*TASK DATA:*

=======

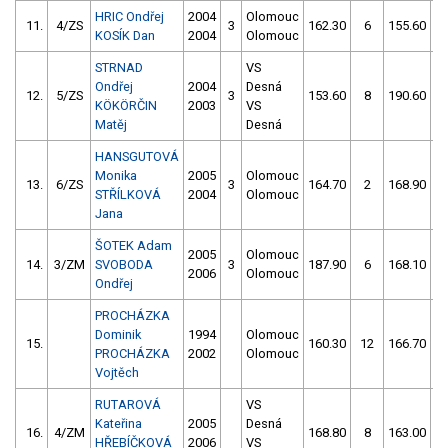
HRIC Ondřej
2004
Olomouc
11.
4/ZS
3
162.30
6
155.60
KOSÍK Dan
2004
Olomouc
STRNAD
VS
Ondřej
2004
Desná
12.
5/ZS
3
153.60
8
190.60
KÖKÖRČIN
2003
VS
Matěj
Desná
HANSGUTOVÁ
Monika
2005
Olomouc
13.
6/ZS
3
164.70
2
168.90
STŘÍLKOVÁ
2004
Olomouc
Jana
ŠOTEK Adam
2005
Olomouc
14.
3/ZM
SVOBODA
3
187.90
6
168.10
2006
Olomouc
Ondřej
PROCHÁZKA
Dominik
1994
Olomouc
15.
160.30
12
166.70
1
PROCHÁZKA
2002
Olomouc
Vojtěch
RUTAROVÁ
VS
Kateřina
2005
Desná
16.
4/ZM
168.80
8
163.00
1
HŘEBÍČKOVÁ
2006
VS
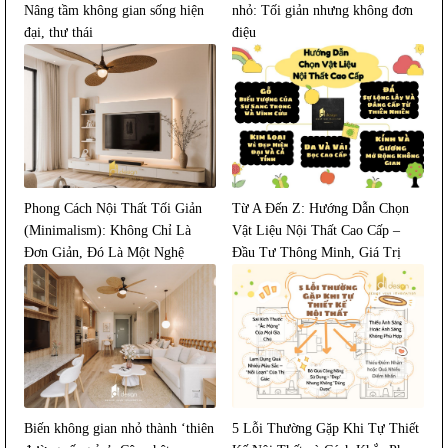
Nâng tầm không gian sống hiện
nhỏ: Tối giản nhưng không đơn
đại, thư thái
điệu
Phong Cách Nội Thất Tối Giản
Từ A Đến Z: Hướng Dẫn Chọn
(Minimalism): Không Chỉ Là
Vật Liệu Nội Thất Cao Cấp –
Đơn Giản, Đó Là Một Nghệ
Đầu Tư Thông Minh, Giá Trị
Thuật Sống
Bền Lâu
Biến không gian nhỏ thành ‘thiên
5 Lỗi Thường Gặp Khi Tự Thiết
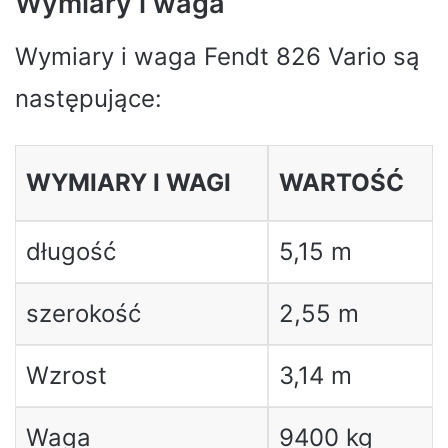
Wymiary i waga
Wymiary i waga Fendt 826 Vario są
następujące:
WYMIARY I WAGI
WARTOŚĆ
długość
5,15 m
szerokość
2,55 m
Wzrost
3,14 m
Waga
9400 kg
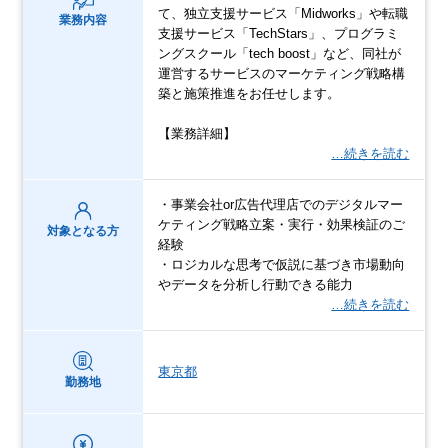
て、独立支援サービス「Midworks」や転職
業務内容
支援サービス「TechStars」、プログラミ
ングスクール「tech boost」など、同社が
運営するサービスのマーケティング戦略構
築と施策推進をお任せします。
【業務詳細】
…続きを読む
・事業会社or広告代理店でのデジタルマー
ケティング戦略立案・実行・効果検証のご
対象となる方
経験
・ロジカルな思考で仮説に基づき市場動向
やデータを分析し行動できる能力
…続きを読む
東京都
勤務地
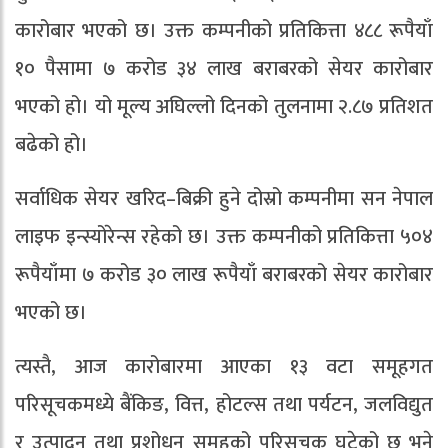
कारोबार भएको छ। उक्त कम्पनीको प्रतिकित्ता ४८८ रूपैयाँ
१० पैसामा ७ करोड ३४ लाख बराबरको सेयर कारोबार
भएको हो। यो मूल्य अघिल्लो दिनको तुलनामा २.८७ प्रतिशत
बढेको हो।
सर्वाधिक सेयर खरिद–बिक्री हुने दोस्रो कम्पनीमा सन नेपाल
लाइफ इन्स्योरेन्स रहेको छ। उक्त कम्पनीको प्रतिकित्ता ५०४
रूपैयाँमा ७ करोड ३० लाख रूपैयाँ बराबरको सेयर कारोबार
भएको छ।
त्यस्तै, आज कारोबारमा आएका १३ वटा समूहगत
परिसूचकमध्ये बैंकिङ, वित्त, होटल्स तथा पर्यटन, जलविद्युत
र उत्पादन तथा प्रशोधन समूहको परिसूचक घटेको छ भने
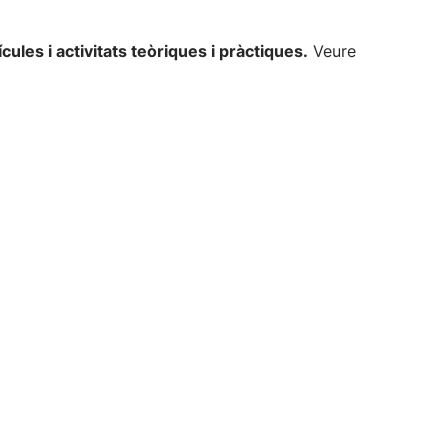
ules i activitats teòriques i pràctiques.
Veure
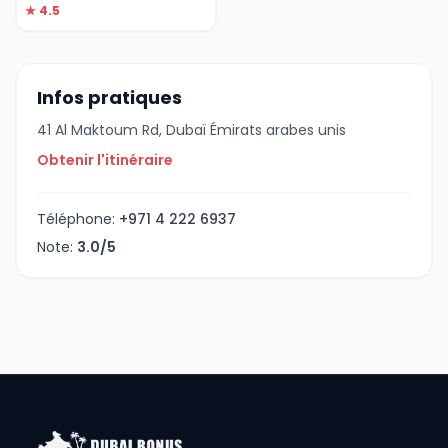
★ 4.5
Infos pratiques
41 Al Maktoum Rd, Dubaï Émirats arabes unis
Obtenir l'itinéraire
Téléphone:
+971 4 222 6937
Note:
3.0/5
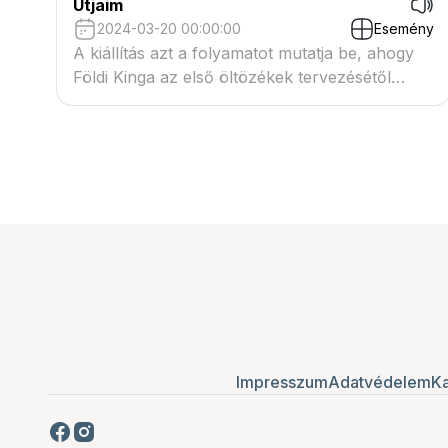
Útjaim
2024-03-20 00:00:00
Esemény
A kiállítás azt a folyamatot mutatja be, ahogy
Földi Kinga az első öltözékek tervezésétől
eljutott a...
Impresszum
Adatvédelem
Ka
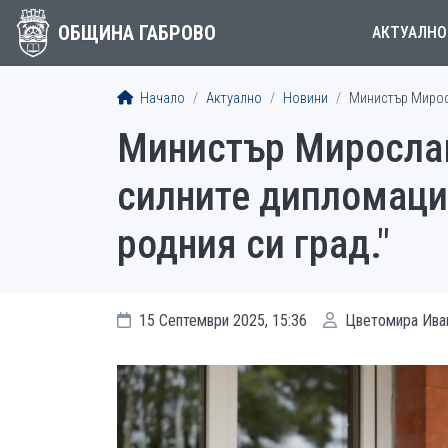
ОБЩИНА ГАБРОВО
АКТУАЛНО
Начало
Актуално
Новини
Министър Миросл
Министър Мирослав
силните дипломации
родния си град."
15 Септември 2025, 15:36
Цветомира Ива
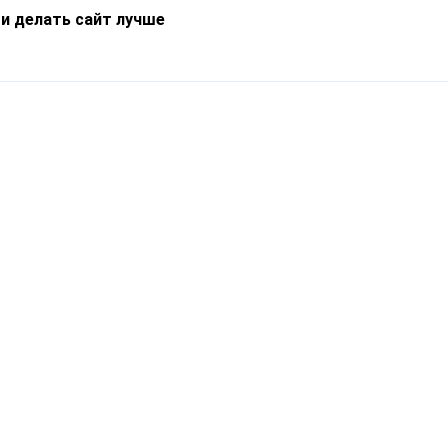
 и делать сайт лучше
Информация
О компании
Новости
Что такое Catapulto
Частые вопросы
Службы доставки
Реферальная программа
Нам доверяют
Публичная оферта
Кейсы
Политика обработки
Блог
персональных данных
Контакты
т-Петербург, пр. Обуховской Обороны, 120Б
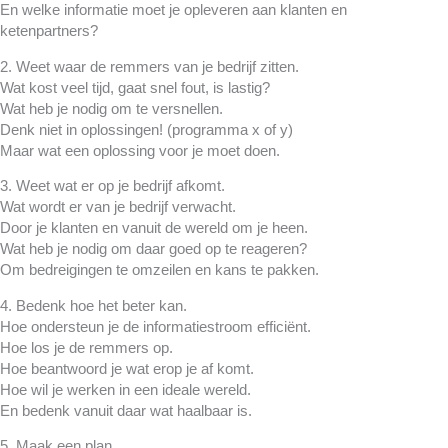
En welke informatie moet je opleveren aan klanten en
ketenpartners?
2. Weet waar de remmers van je bedrijf zitten.
Wat kost veel tijd, gaat snel fout, is lastig?
Wat heb je nodig om te versnellen.
Denk niet in oplossingen! (programma x of y)
Maar wat een oplossing voor je moet doen.
3. Weet wat er op je bedrijf afkomt.
Wat wordt er van je bedrijf verwacht.
Door je klanten en vanuit de wereld om je heen.
Wat heb je nodig om daar goed op te reageren?
Om bedreigingen te omzeilen en kans te pakken.
4. Bedenk hoe het beter kan.
Hoe ondersteun je de informatiestroom efficiënt.
Hoe los je de remmers op.
Hoe beantwoord je wat erop je af komt.
Hoe wil je werken in een ideale wereld.
En bedenk vanuit daar wat haalbaar is.
5. Maak een plan.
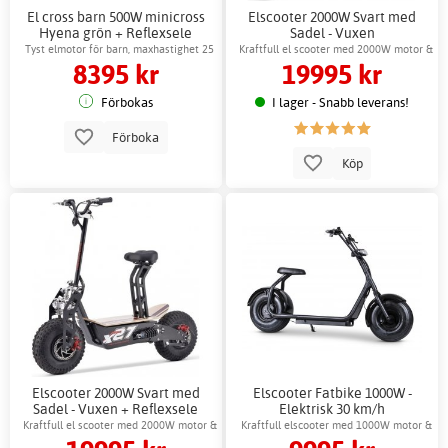
El cross barn 500W minicross
Elscooter 2000W Svart med
Hyena grön + Reflexsele
Sadel - Vuxen
Tyst elmotor för barn, maxhastighet 25
Kraftfull el scooter med 2000W motor &
8395 kr
19995 kr
km/h
stötdämpare
Förbokas
I lager - Snabb leverans!
Förboka
Köp
Elscooter 2000W Svart med
Elscooter Fatbike 1000W -
Sadel - Vuxen + Reflexsele
Elektrisk 30 km/h
Kraftfull el scooter med 2000W motor &
Kraftfull elscooter med 1000W motor &
stötdämpare
skivbromsar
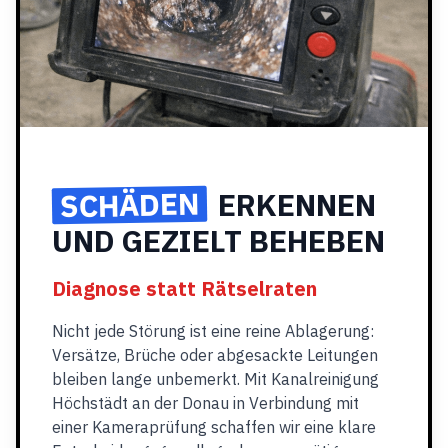
SCHÄDEN
ERKENNEN
UND GEZIELT BEHEBEN
Diagnose statt Rätselraten
Nicht jede Störung ist eine reine Ablagerung:
Versätze, Brüche oder abgesackte Leitungen
bleiben lange unbemerkt. Mit Kanalreinigung
Höchstädt an der Donau in Verbindung mit
einer Kameraprüfung schaffen wir eine klare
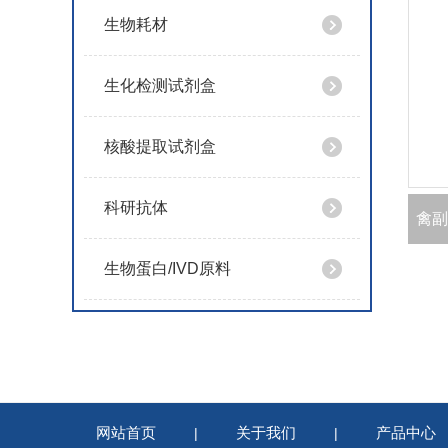
生物耗材
生化检测试剂盒
核酸提取试剂盒
科研抗体
生物蛋白/IVD原料
网站首页
关于我们
产品中心
|
|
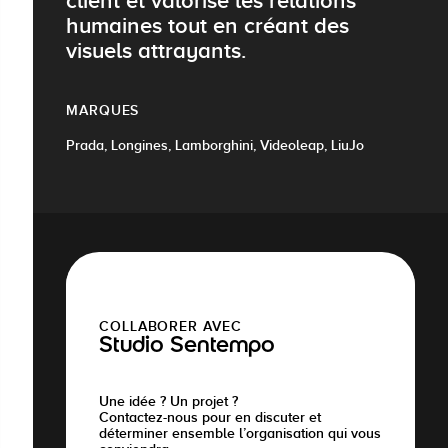
client et valorise les relations
humaines tout en créant des
visuels attrayants.
MARQUES
Prada, Longines, Lamborghini, Videoleap, LiuJo
COLLABORER AVEC
Studio Sentempo
Une idée ? Un projet ?
Contactez-nous pour en discuter et
déterminer ensemble l’organisation qui vous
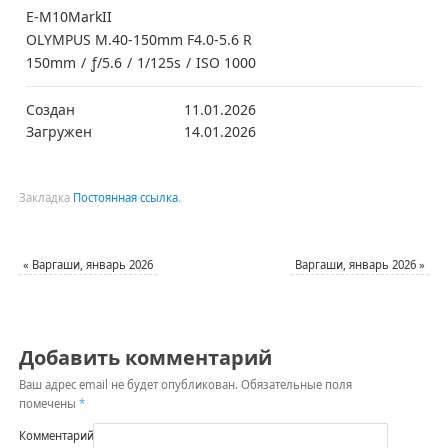
E-M10MarkII
OLYMPUS M.40-150mm F4.0-5.6 R
150mm
/
ƒ/5.6
/
1/125s
/
ISO 1000
Создан
11.01.2026
Загружен
14.01.2026
Закладка
Постоянная ссылка
.
«
Варгаши, январь 2026
Варгаши, январь 2026
»
Добавить комментарий
Ваш адрес email не будет опубликован.
Обязательные поля
помечены
*
Комментарий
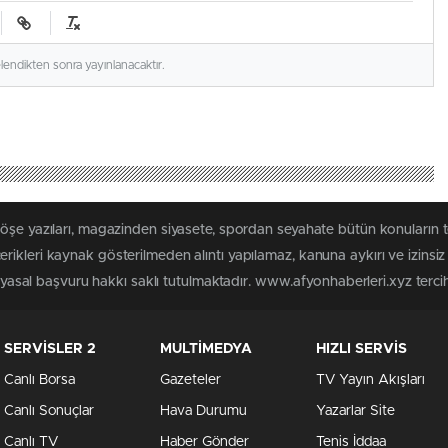
elendikten sonra yayınlanacaktır.
köşe yazıları, magazinden siyasete, spordan seyahate bütün konuların 
rikleri kaynak gösterilmeden alıntı yapılamaz, kanuna aykırı ve izins
n yasal başvuru hakkı saklı tutulmaktadır. www.afyonhaberleri.xyz tercih 
SERVİSLER 2
MULTİMEDYA
HIZLI SERVİS
Canlı Borsa
Gazeteler
TV Yayın Akışları
Canlı Sonuçlar
Hava Durumu
Yazarlar Site
Canlı TV
Haber Gönder
Tenis İddaa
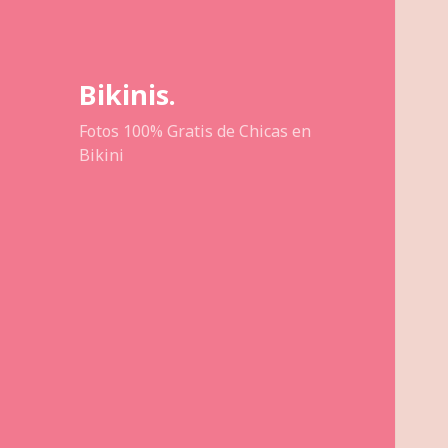
Bikinis.
Fotos 100% Gratis de Chicas en
Bikini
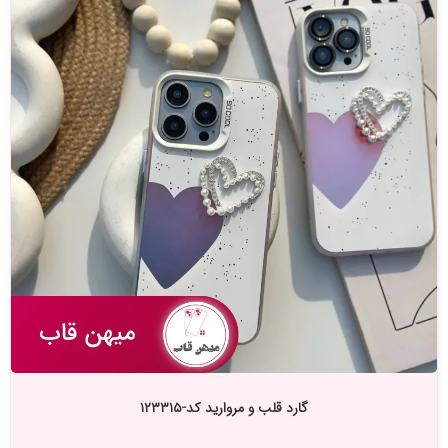
گارد قلب و مروارید کد-۱۲۳۳۱۵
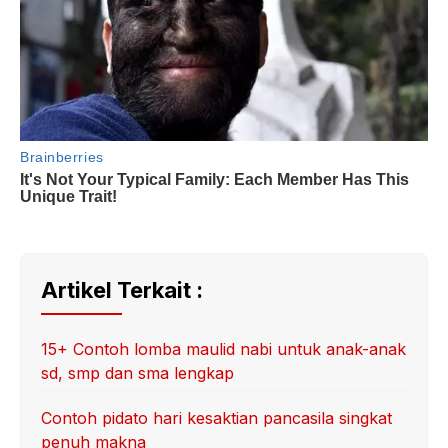
Artikel Terkait :
15+ Contoh lomba maulid nabi untuk anak-anak
sd, smp dan sma lengkap
Contoh pidato hari kesaktian pancasila singkat
penuh makna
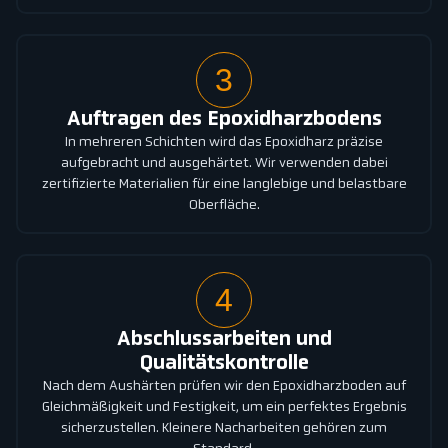
3
Auftragen des Epoxidharzbodens
In mehreren Schichten wird das Epoxidharz präzise
aufgebracht und ausgehärtet. Wir verwenden dabei
zertifizierte Materialien für eine langlebige und belastbare
Oberfläche.
4
Abschlussarbeiten und
Qualitätskontrolle
Nach dem Aushärten prüfen wir den Epoxidharzboden auf
Gleichmäßigkeit und Festigkeit, um ein perfektes Ergebnis
sicherzustellen. Kleinere Nacharbeiten gehören zum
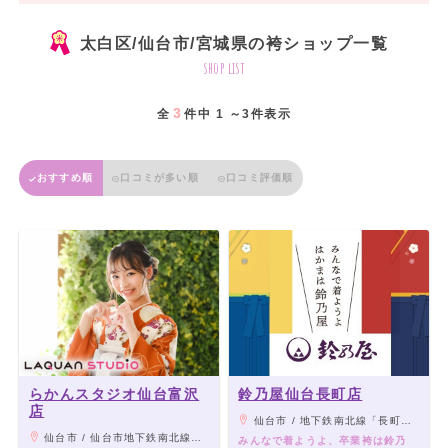
太白区/仙台市/宮城県の袴ショップ一覧
shop list
3
全
件中 1 ～3件表示
おすすめ順
口コミが多い順
口コミ評価順
らかんスタジオ仙台富沢
鈴乃屋仙台長町店
店
仙台市 / 地下鉄南北線「長町南駅」徒歩1分
仙台市 / 仙台市地下鉄南北線『富沢駅』より車で約5分/宮城交通バス『富沢西』バス停より徒歩1分
みんなで着ようよ、卒業袴は鈴乃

=======

*WHAT IS BEING ASKED:*
Look above for the line with "Contoh pidato hari" and the line with "sicherzustellen. Kleinere Nacharbeiten". Copy them and every line between, exactly, but no pictures.

*WRITTEN ANSWER:*
Contoh pidato hari kesaktian pancasila singkat
penuh makna
3
Auftragen des Epoxidharzbodens
In mehreren Schichten wird das Epoxidharz präzise
aufgebracht und ausgehärtet. Wir verwenden dabei
zertifizierte Materialien für eine langlebige und belastbare
Oberfläche.
4
Abschlussarbeiten und
Qualitätskontrolle
Nach dem Aushärten prüfen wir den Epoxidharzboden auf
Gleichmäßigkeit und Festigkeit, um ein perfektes Ergebnis
sicherzustellen. Kleinere Nacharbeiten gehören zum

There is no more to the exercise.